I had to say something. I was honest. I said the people were very rude and the traffic was horrible. I said Miami had no culture. I said black people got bad treatment here, which is very true. Cuba had a political revolution, but it never had a civil rights revolution.

Some character popped up and accused me of creating an account just to “bash” Miami. Yeah, okay. What about the people who said they agreed with me? I didn’t see a convenient explanation for their remarks.

To prove Miami had culture, this person posted a video of someone singing in a bar!

I don’t know why a person who lives in an unpleasant city would pimp it to unsuspecting visitors. Why bring people here with crazy expectations? I would be pretty upset if I moved here thinking this was a nice place to live. If people tell you the truth, at least you can prepare and adjust.

It’s tough to figure out which properties are best. It seems like people in Marion County don’t follow the universal rule of pricing houses 5-10% higher than what they really expect to receive. The prices seem completely random. The realtor is sending me places with asking prices more than 15% above my limit, and he says they’re “negotiable.” If your asking price is nearly 20% higher than what your house is worth, you’re not a negotiator. You’re a scam artist. You’re trying to fleece somebody.
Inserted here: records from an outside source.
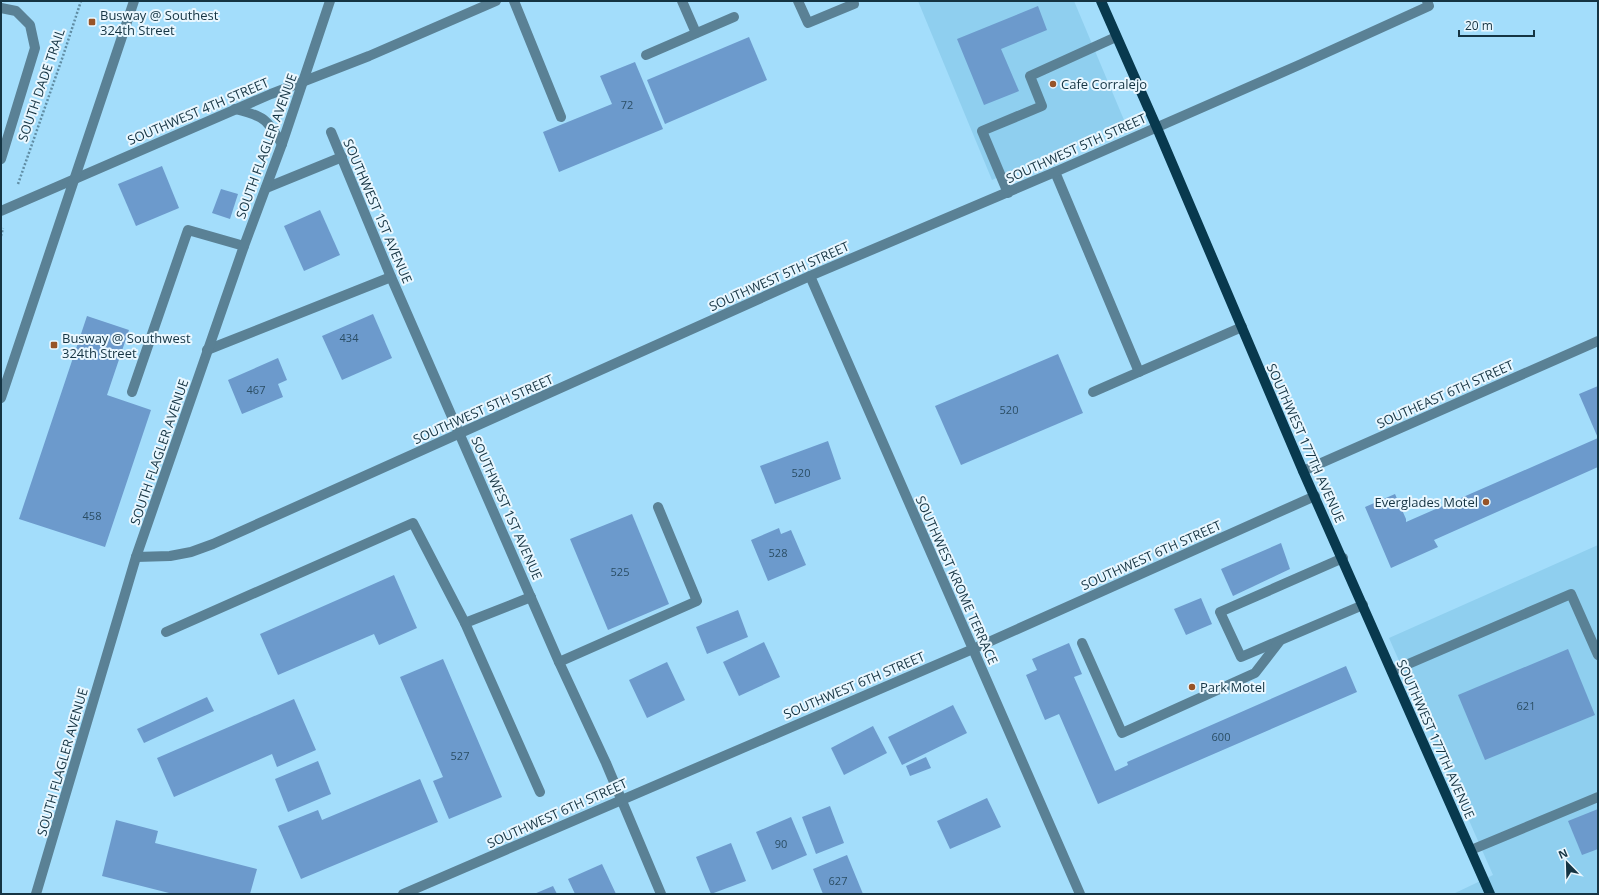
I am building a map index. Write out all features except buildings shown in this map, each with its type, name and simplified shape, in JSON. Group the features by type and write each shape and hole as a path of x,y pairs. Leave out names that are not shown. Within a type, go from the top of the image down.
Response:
{"main road":[{"name":"SOUTHWEST 177TH AVENUE","path":"1101,1 1303,471 1490,894"}],"street":[{"path":"1,398 76,178 134,1"},
{"name":"SOUTH FLAGLER AVENUE","path":"36,894 136,557 207,350 282,144 330,1"},
{"name":"SOUTHWEST 4TH STREET","path":"1,211 236,109 303,81 369,56 496,1"},
{"path":"514,1 560,117"},
{"path":"682,1 696,33"},
{"path":"798,1 808,23 854,4"},
{"name":"SOUTHWEST 5TH STREET","path":"136,557 170,556 191,552 213,544 810,276 1008,193 1156,128 1428,3"},
{"path":"1,8 16,11 30,25 35,48 1,159"},
{"path":"646,55 734,17"},
{"path":"1008,193 982,131 1042,106 1030,76 1116,37"},
{"path":"236,109 256,114 262,118 271,126 282,144"},
{"name":"SOUTHWEST 1ST AVENUE","path":"331,132 391,277 559,662 622,799 661,894"},
{"path":"266,188 342,157"},
{"path":"1055,172 1139,372"},
{"path":"132,392 188,230 244,246"},
{"name":"SOUTHWEST KROME TERRACE","path":"810,276 1080,894"},
{"path":"207,350 391,277"},
{"path":"1093,392 1242,327"},
{"name":"SOUTHEAST 6TH STREET","path":"1303,471 1598,341"},
{"name":"SOUTHWEST 6TH STREET","path":"403,894 973,648 1315,496"},
{"path":"559,662 697,601 658,506"},
{"path":"166,632 413,523 465,623 540,792"},
{"path":"1342,558 1220,612 1241,657 1363,605"},
{"path":"1392,671 1571,594 1598,655"},
{"path":"465,623 531,597"},
{"path":"1082,643 1122,733 1255,672 1280,641"},
{"path":"1471,850 1598,797"}],"path":[{"name":"SOUTH DADE TRAIL","path":"20,176 59,69 81,1"},
{"path":"1,236 3,228"}],"shaded area":[{"path":"918,1 1074,1 1124,120 992,180"},
{"path":"1598,545 1598,894 1453,894 1493,875 1389,638"}],"place":[{"name":"Busway @ Southest 324th Street","path":"92,22"},
{"name":"Cafe Corralejo","path":"1053,84"},
{"name":"Busway @ Southwest 324th Street","path":"54,345"},
{"name":"Everglades Motel","path":"1486,502"},
{"name":"Park Motel","path":"1192,687"}]}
If you don’t know what properties really cost, it’s hard to decide which ones to look at. If your baseball glove budget is $50, and the store prices the good ones at $75 and sells them for $50, you’re going to look at the cheap ones and end up paying $30.
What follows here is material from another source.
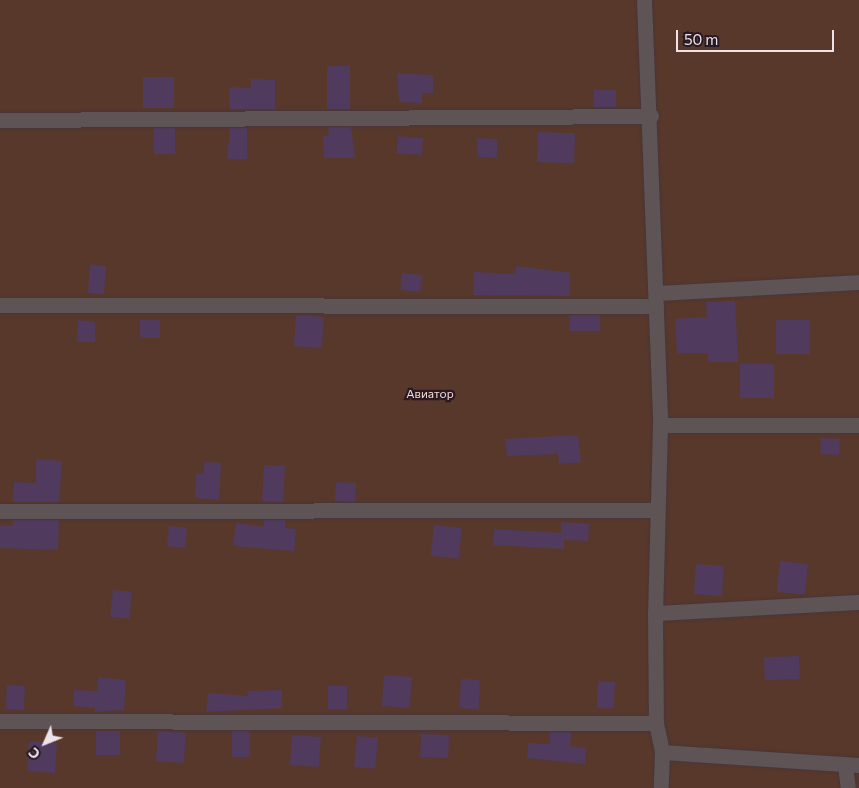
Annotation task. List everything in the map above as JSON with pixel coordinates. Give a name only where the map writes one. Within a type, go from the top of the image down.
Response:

I wonder what a baseball glove costs. The last time I bought one, my dad was not in a spending mood, so I got one from KMart for $5. I cut the label out so I wouldn’t have to hear about it from the other kids.

Wow. I just saw one for $99.

I don’t even have a KMart glove now. I think it was one of the many items that belonged to me that got discarded when my parents moved. I guess I can get by without one at my age.

I have to have a place for tools, and that doesn’t mean half a garage. It means serious room. Some places don’t have workshops. Some have barns with tooly-looking areas that have concrete floors. How hard is it to turn them into shops? Search me.

There are a number of great properties with really bad houses. Florida is known for ugly houses. If you want a geodesic dome made of pink fiberglass, this is the state where you should look for it. It’s sad that so many nice lots have houses that look like machine gun bunkers or log cabins.

Who, in his right mind, builds a 3500-square-foot log cabin? You will never be able to sell a log cabin house to any family that contains a heterosexual woman. Repairs and alterations will be nearly impossible. Every time you hang a picture, you’ll damage your ridiculous wooden walls in ways that can’t be fixed. Is it even possible to insulate these monstrosities? I don’t know. But they’re surprisingly popular.

One of the nicest properties has a house which is “stucco over frame.” Is that even a recognized construction medium? I can’t even tell what it is. I guess they put some kind of siding over wooden studs and then slop cement on it.

I don’t know anything about rural property, so I don’t know what pitfalls to look out for. I don’t want a place that floods whenever it rains. I don’t want drainage problems, swamps I’m not allowed to drain, or nuclear waste.

I’ll have to trust God and do my best.

It’s my own fault I’m in Miami. I chose it. I didn’t serve God, and I didn’t have his guidance. There was a period during and after law school when I was reasonably happy here; I deluded myself. If I had listened to God, I would have landed somewhere else a long time ago.

Don’t be like me. If you’re young, start listening now.